╭──

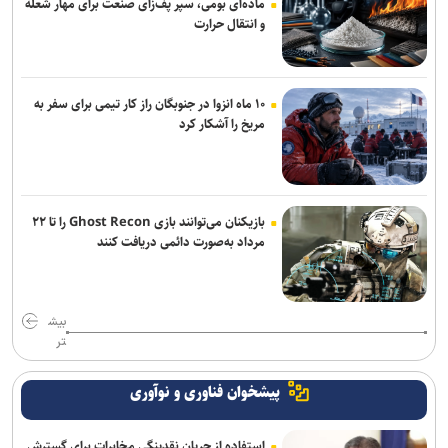
ماده‌ای بومی، سپر پف‌زای صنعت برای مهار شعله
و انتقال حرارت
اعلام دستیاران نوری در صنعت‌نفت+عکس
وداع زودهنگام عالمیان با مسابقات گرند اسمش سوئد
۱۰ ماه انزوا در جنوبگان راز کار تیمی برای سفر به
مریخ را آشکار کرد
بازیکنان می‌توانند بازی Ghost Recon را تا ۲۲
مرداد به‌صورت دائمی دریافت کنند
بیش
تر
پیشخوان فناوری و نوآوری
استفاده از جریان نقدینگی مخابرات برای گسترش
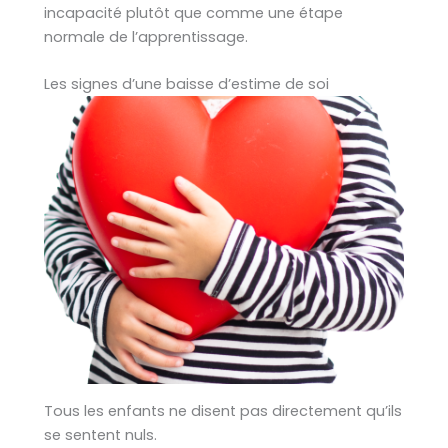
incapacité plutôt que comme une étape
normale de l’apprentissage.
Les signes d’une baisse d’estime de soi
Tous les enfants ne disent pas directement qu’ils
se sentent nuls.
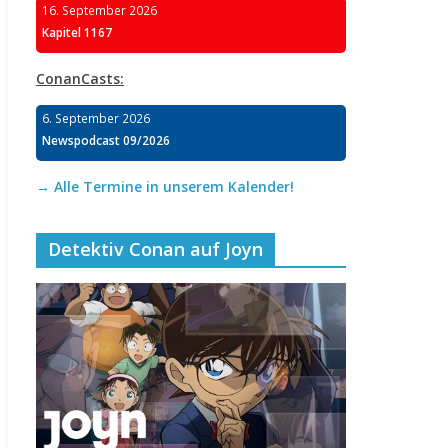
16. September 2026
Kapitel 1167
ConanCasts:
6. September 2026
Newspodcast 09/2026
→ Alle Termine in unserem Kalender!
Detektiv Conan auf Joyn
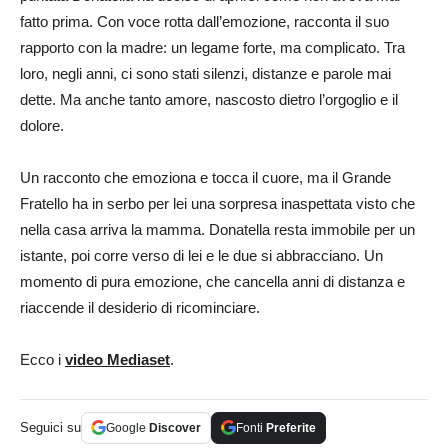
fatto prima. Con voce rotta dall’emozione, racconta il suo
rapporto con la madre: un legame forte, ma complicato. Tra
loro, negli anni, ci sono stati silenzi, distanze e parole mai
dette. Ma anche tanto amore, nascosto dietro l’orgoglio e il
dolore.
Un racconto che emoziona e tocca il cuore, ma il Grande
Fratello ha in serbo per lei una sorpresa inaspettata visto che
nella casa arriva la mamma. Donatella resta immobile per un
istante, poi corre verso di lei e le due si abbracciano. Un
momento di pura emozione, che cancella anni di distanza e
riaccende il desiderio di ricominciare.
Ecco i
video Mediaset
.
Seguici su
Google
Discover
Fonti
Preferite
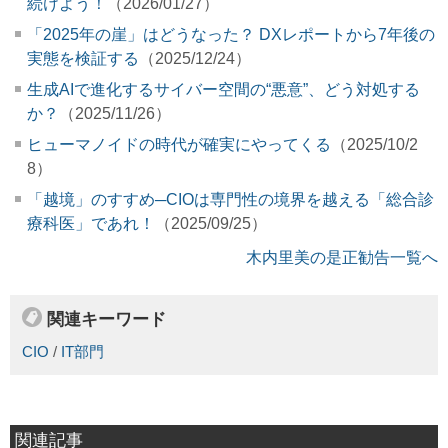
続けよう！
（2026/01/27）
「2025年の崖」はどうなった？ DXレポートから7年後の
実態を検証する
（2025/12/24）
生成AIで進化するサイバー空間の“悪意”、どう対処する
か？
（2025/11/26）
ヒューマノイドの時代が確実にやってくる
（2025/10/2
8）
「越境」のすすめ─CIOは専門性の境界を越える「総合診
療科医」であれ！
（2025/09/25）
木内里美の是正勧告一覧へ
関連キーワード
CIO
/
IT部門
関連記事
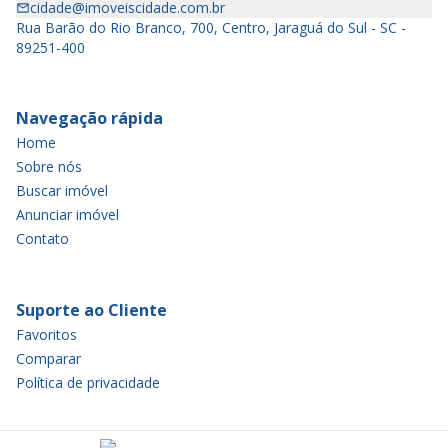
cidade@imoveiscidade.com.br
Rua Barão do Rio Branco, 700, Centro, Jaraguá do Sul - SC -
89251-400
Navegação rápida
Home
Sobre nós
Buscar imóvel
Anunciar imóvel
Contato
Suporte ao Cliente
Favoritos
Comparar
Política de privacidade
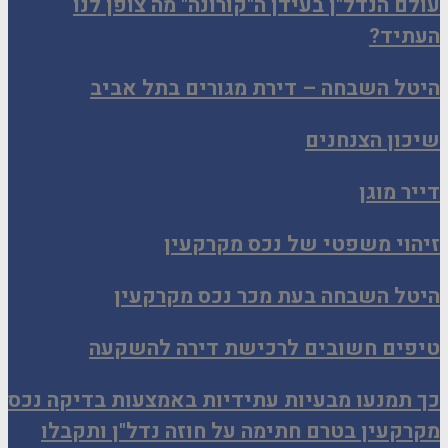
עולם הנדל"ן בעידן ה"קורונה" מה צופן לנו
העתיד?
היטל השבחה – דירת מגורים בתל אביב
שיכון הצנחנים
דייר מוגן
זיהוי משפטי של נכס מקרקעין
היטל השבחה בעת מכר נכס מקרקעין
טיפים חשובים לרכישת דירה להשקעה
כך תמנעו מבעיות עתידיות באמצעות בדיקה נכס
מקרקעין בטרם חתימה על חוזה נדל"ן ותקבלו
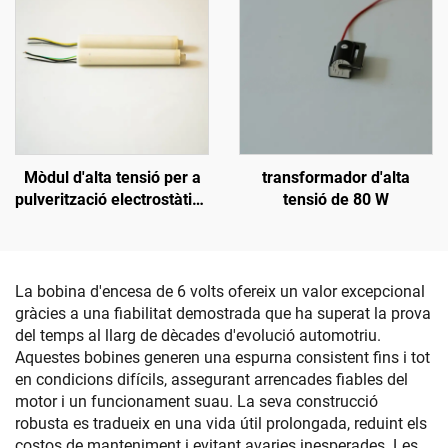
Mòdul d'alta tensió per a
transformador d'alta
pulverització electrostàtica
tensió de 80 W
NX 1088T
La bobina d'encesa de 6 volts ofereix un valor excepcional
gràcies a una fiabilitat demostrada que ha superat la prova
del temps al llarg de dècades d'evolució automotriu.
Aquestes bobines generen una espurna consistent fins i tot
en condicions difícils, assegurant arrencades fiables del
motor i un funcionament suau. La seva construcció
robusta es tradueix en una vida útil prolongada, reduint els
costos de manteniment i evitant avaries inesperades. Les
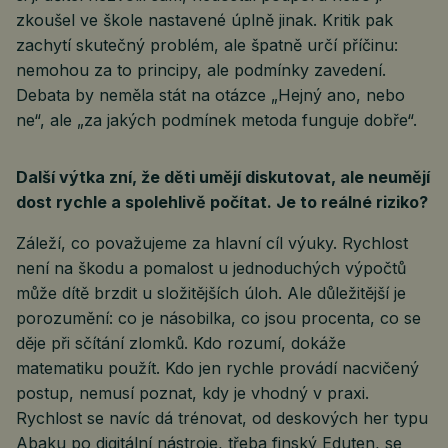
zkoušel ve škole nastavené úplně jinak. Kritik pak
zachytí skutečný problém, ale špatně určí příčinu:
nemohou za to principy, ale podmínky zavedení.
Debata by neměla stát na otázce „Hejný ano, nebo
ne“, ale „za jakých podmínek metoda funguje dobře“.
Další výtka zní, že děti umějí diskutovat, ale neumějí
dost rychle a spolehlivě počítat. Je to reálné riziko?
Záleží, co považujeme za hlavní cíl výuky. Rychlost
není na škodu a pomalost u jednoduchých výpočtů
může dítě brzdit u složitějších úloh. Ale důležitější je
porozumění: co je násobilka, co jsou procenta, co se
děje při sčítání zlomků. Kdo rozumí, dokáže
matematiku použít. Kdo jen rychle provádí nacvičený
postup, nemusí poznat, kdy je vhodný v praxi.
Rychlost se navíc dá trénovat, od deskových her typu
Abaku po digitální nástroje, třeba finský Eduten, se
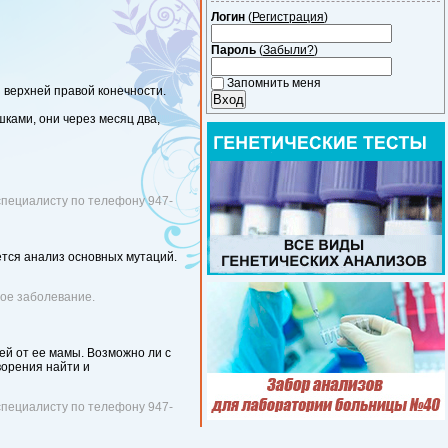
Логин
(
Регистрация
)
Пароль
(
Забыли?
)
Запомнить меня
 верхней правой конечности.
ками, они через месяц два,
специалисту по телефону 947-
ется анализ основных мутаций.
ное заболевание.
ей от ее мамы. Возможно ли с
ворения найти и
специалисту по телефону 947-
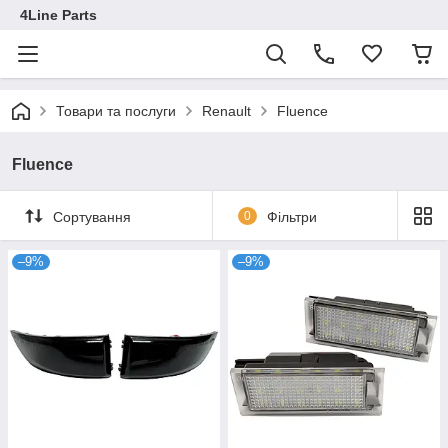
4Line Parts
Товари та послуги
Renault
Fluence
Fluence
Сортування
0
Фільтри
–9%
–9%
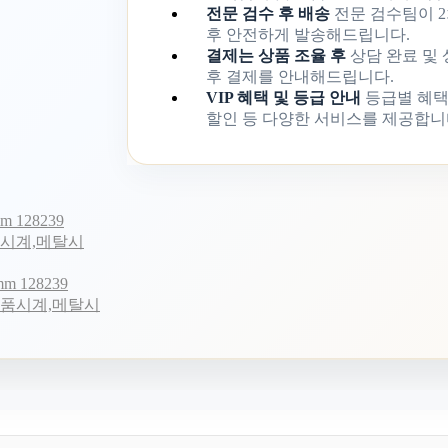
전문 검수 후 배송
전문 검수팀이 2
후 안전하게 발송해드립니다.
결제는 상품 조율 후
상담 완료 및
후 결제를 안내해드립니다.
VIP 혜택 및 등급 안내
등급별 혜택
할인 등 다양한 서비스를 제공합니
128239
품시계,메탈시
 128239
명품시계,메탈시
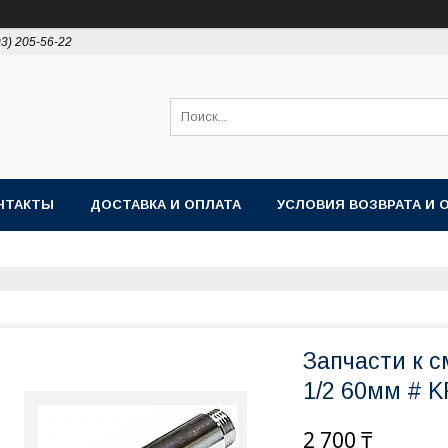
93) 205-56-22
НТАКТЫ
ДОСТАВКА И ОПЛАТА
УСЛОВИЯ ВОЗВРАТА И 
Запчасти к 
1/2 60мм # K
2 700 ₸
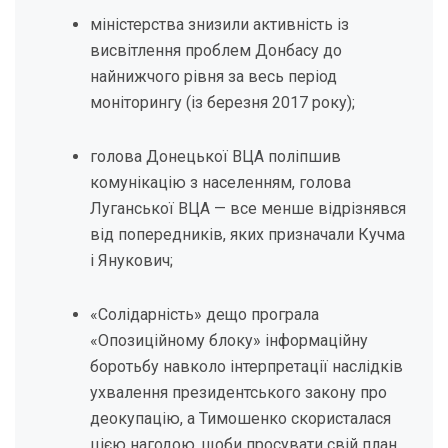
міністерства знизили активність із
висвітлення проблем Донбасу до
найнижчого рівня за весь період
моніторингу (із березня 2017 року);
голова Донецької ВЦА поліпшив
комунікацію з населенням, голова
Луганської ВЦА — все менше відрізнявся
від попередників, яких призначали Кучма
і Янукович;
«Солідарність» дещо програла
«Опозиційному блоку» інформаційну
боротьбу навколо інтерпретації наслідків
ухвалення президентського закону про
деокупацію, а Тимошенко скористалася
цією нагодою, щоби просувати свій план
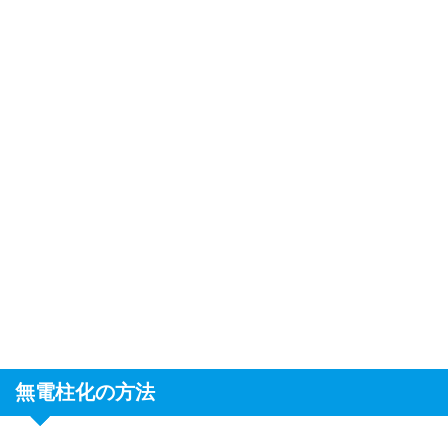
無電柱化の方法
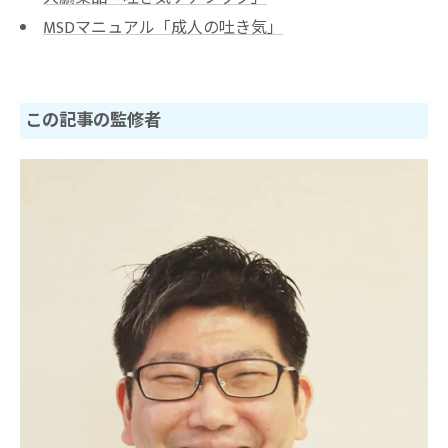
MSDマニュアル「成人の吐き気」
この記事の監修者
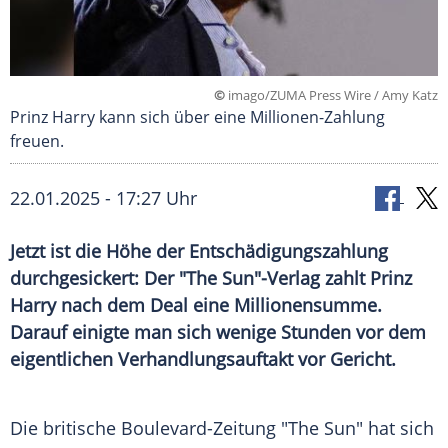
©
imago/ZUMA Press Wire / Amy Katz
Prinz Harry kann sich über eine Millionen-Zahlung
freuen.
22.01.2025 - 17:27 Uhr
Jetzt ist die Höhe der Entschädigungszahlung
durchgesickert: Der "The Sun"-Verlag zahlt Prinz
Harry nach dem Deal eine Millionensumme.
Darauf einigte man sich wenige Stunden vor dem
eigentlichen Verhandlungsauftakt vor Gericht.
Die britische
Boulevard-Zeitung
"The Sun" hat sich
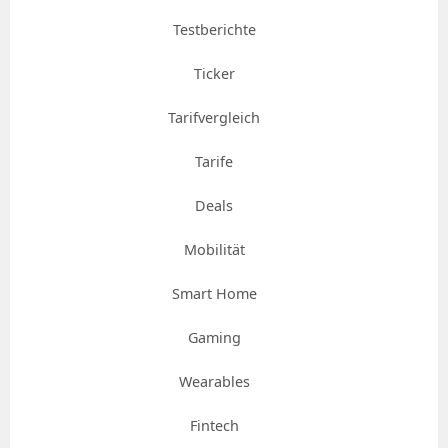
Testberichte
Ticker
Tarifvergleich
Tarife
Deals
Mobilität
Smart Home
Gaming
Wearables
Fintech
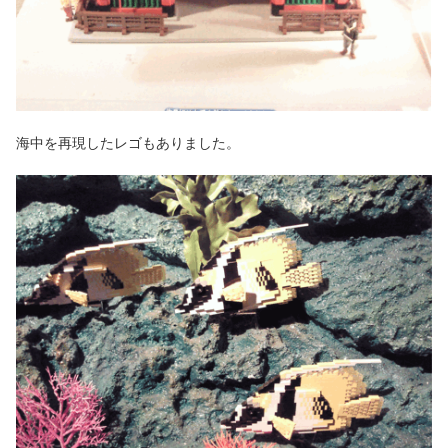
海中を再現したレゴもありました。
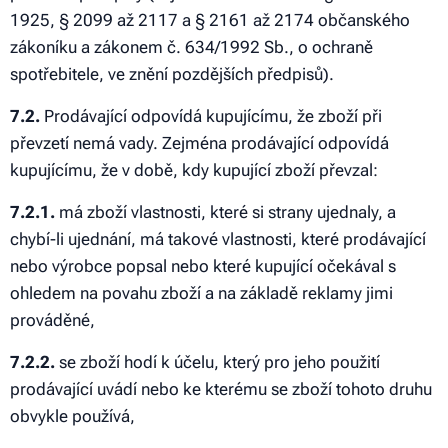
1925, § 2099 až 2117 a § 2161 až 2174 občanského
zákoníku a zákonem č. 634/1992 Sb., o ochraně
spotřebitele, ve znění pozdějších předpisů).
7.2.
Prodávající odpovídá kupujícímu, že zboží při
převzetí nemá vady. Zejména prodávající odpovídá
kupujícímu, že v době, kdy kupující zboží převzal:
7.2.1.
má zboží vlastnosti, které si strany ujednaly, a
chybí-li ujednání, má takové vlastnosti, které prodávající
nebo výrobce popsal nebo které kupující očekával s
ohledem na povahu zboží a na základě reklamy jimi
prováděné,
7.2.2.
se zboží hodí k účelu, který pro jeho použití
prodávající uvádí nebo ke kterému se zboží tohoto druhu
obvykle používá,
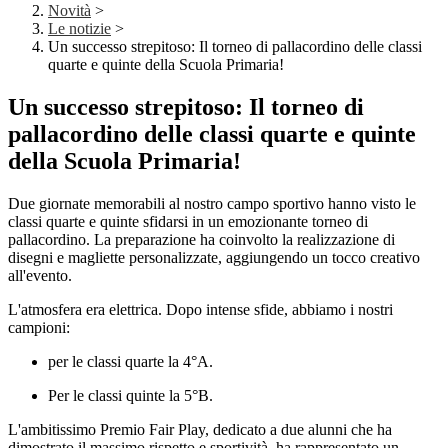
Novità
>
Le notizie
>
Un successo strepitoso: Il torneo di pallacordino delle classi
quarte e quinte della Scuola Primaria!
Un successo strepitoso: Il torneo di
pallacordino delle classi quarte e quinte
della Scuola Primaria!
Due giornate memorabili al nostro campo sportivo hanno visto le
classi quarte e quinte sfidarsi in un emozionante torneo di
pallacordino
. La preparazione ha coinvolto la realizzazione di
disegni e magliette personalizzate, aggiungendo un tocco creativo
all'evento.
L'atmosfera era elettrica. Dopo intense sfide, abbiamo i nostri
campioni:
p
er le classi quarte
la
4°
A
.
Per le classi quinte
la
5°
B.
L'ambitissimo Premio Fair Play, dedicato a due alunni che ha
dimostrato il massimo rispetto e sportività, ha rappresentato un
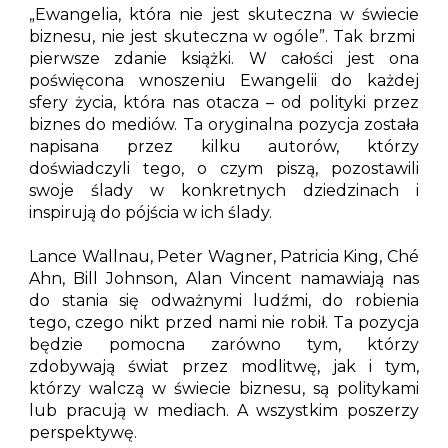
„Ewangelia, która nie jest skuteczna w świecie
biznesu, nie jest skuteczna w ogóle”. Tak brzmi
pierwsze zdanie książki. W całości jest ona
poświęcona wnoszeniu Ewangelii do każdej
sfery życia, która nas otacza – od polityki przez
biznes do mediów. Ta oryginalna pozycja została
napisana przez kilku autorów, którzy
doświadczyli tego, o czym piszą, pozostawili
swoje ślady w konkretnych dziedzinach i
inspirują do pójścia w ich ślady.
Lance Wallnau, Peter Wagner, Patricia King, Ché
Ahn, Bill Johnson, Alan Vincent namawiają nas
do stania się odważnymi ludźmi, do robienia
tego, czego nikt przed nami nie robił. Ta pozycja
będzie pomocna zarówno tym, którzy
zdobywają świat przez modlitwę, jak i tym,
którzy walczą w świecie biznesu, są politykami
lub pracują w mediach. A wszystkim poszerzy
perspektywę.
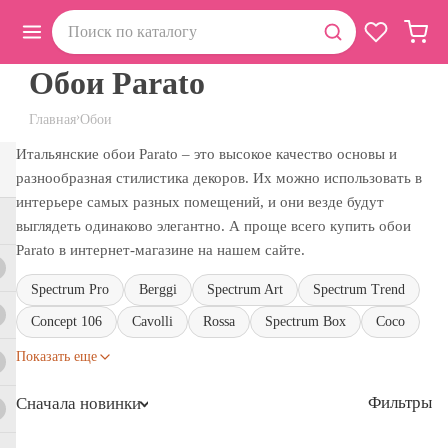
Обои Parato
›
Главная
Обои
Итальянские обои Parato – это высокое качество основы и
разнообразная стилистика декоров. Их можно использовать в
интерьере самых разных помещений, и они везде будут
выглядеть одинаково элегантно. А проще всего купить обои
Parato в интернет-магазине на нашем сайте.
Spectrum Pro
Berggi
Spectrum Art
Spectrum Trend
Concept 106
Cavolli
Rossa
Spectrum Box
Coco
Показать еще
Фильтры
Сначала новинки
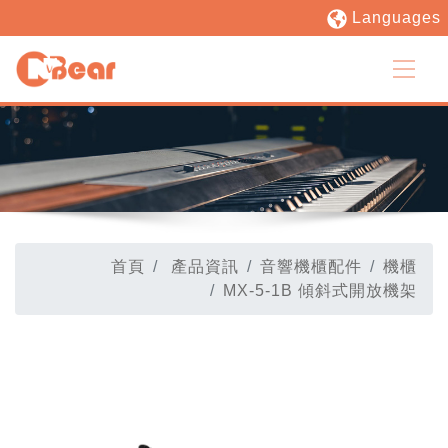
Languages
首頁
產品資訊
音響機櫃配件
機櫃
MX-5-1B 傾斜式開放機架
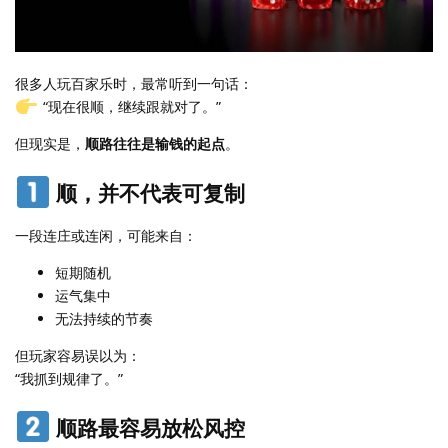
很多人玩百家乐时，最常听到一句话：
“现在很顺，继续跟就对了。”
但现实是，
顺路往往是输钱的起点
。
顺，并不代表可复制
一段连庄或连闲，可能来自：
短期随机
运气集中
无法持续的节奏
但玩家容易误以为：
“我抓到规律了。”
顺路最容易放松风控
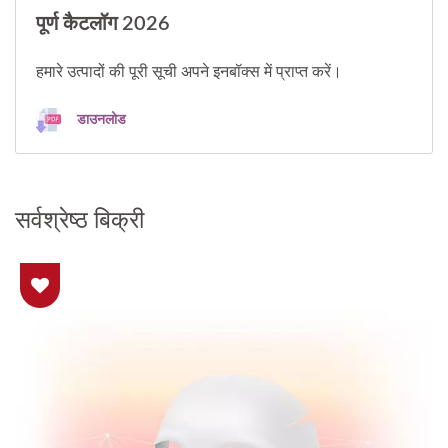
पूर्ण कैटलॉग 2026
हमारे उत्पादों की पूरी सूची अपने इनबॉक्स में प्राप्त करें।
डाउनलोड
सर्वश्रेष्ठ बिक्री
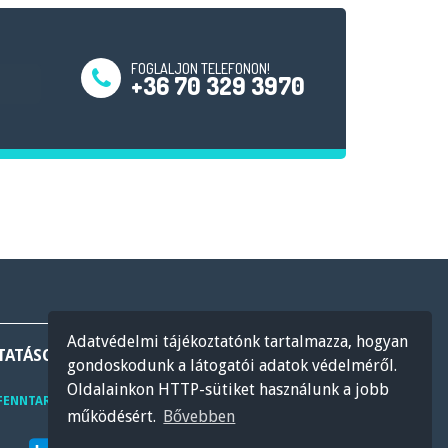
FOGLALJON TELEFONON!
+36 70 329 3970
Adatvédelmi tájékoztatónk tartalmazza, hogyan
TATÁSOK
ÁRAK
KÉPZÉSEK
BLOG
KAPCSOLAT
gondoskodunk a látogatói adatok védelméről.
Oldalainkon HTTP-sütiket használunk a jobb
ADATKEZELÉSI TÁJÉKOZTATÓ
ÁSZF
 FENNTARTVA.
működésért.
Bővebben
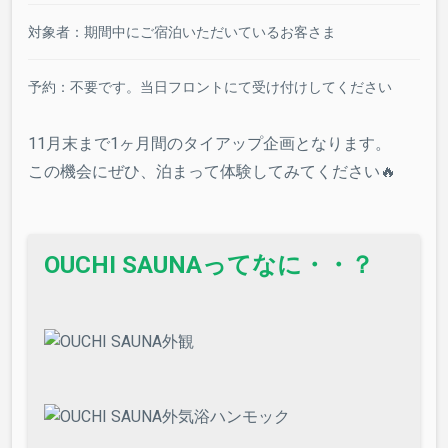
対象者：期間中にご宿泊いただいているお客さま
予約：不要です。当日フロントにて受け付けしてください
11月末まで1ヶ月間のタイアップ企画となります。
この機会にぜひ、泊まって体験してみてください🔥
OUCHI SAUNAってなに・・？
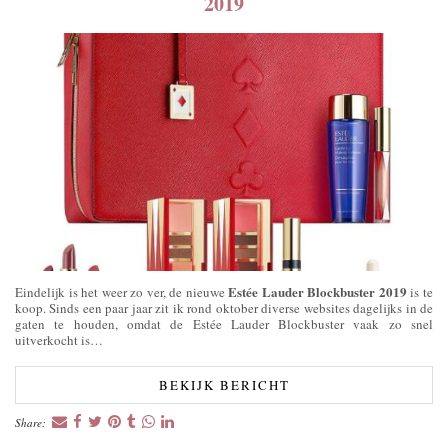
2019
Estée Lauder Blockbuster 2019
Eindelijk is het weer zo ver, de nieuwe
is te
koop. Sinds een paar jaar zit ik rond oktober diverse websites dagelijks in de
gaten te houden, omdat de Estée Lauder Blockbuster vaak zo snel
uitverkocht is…
BEKIJK BERICHT
Share:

╰──

*Required work*
The answer must be a single number: how many lines of the data hold the word "quarte".

*Answer to this exercise*
4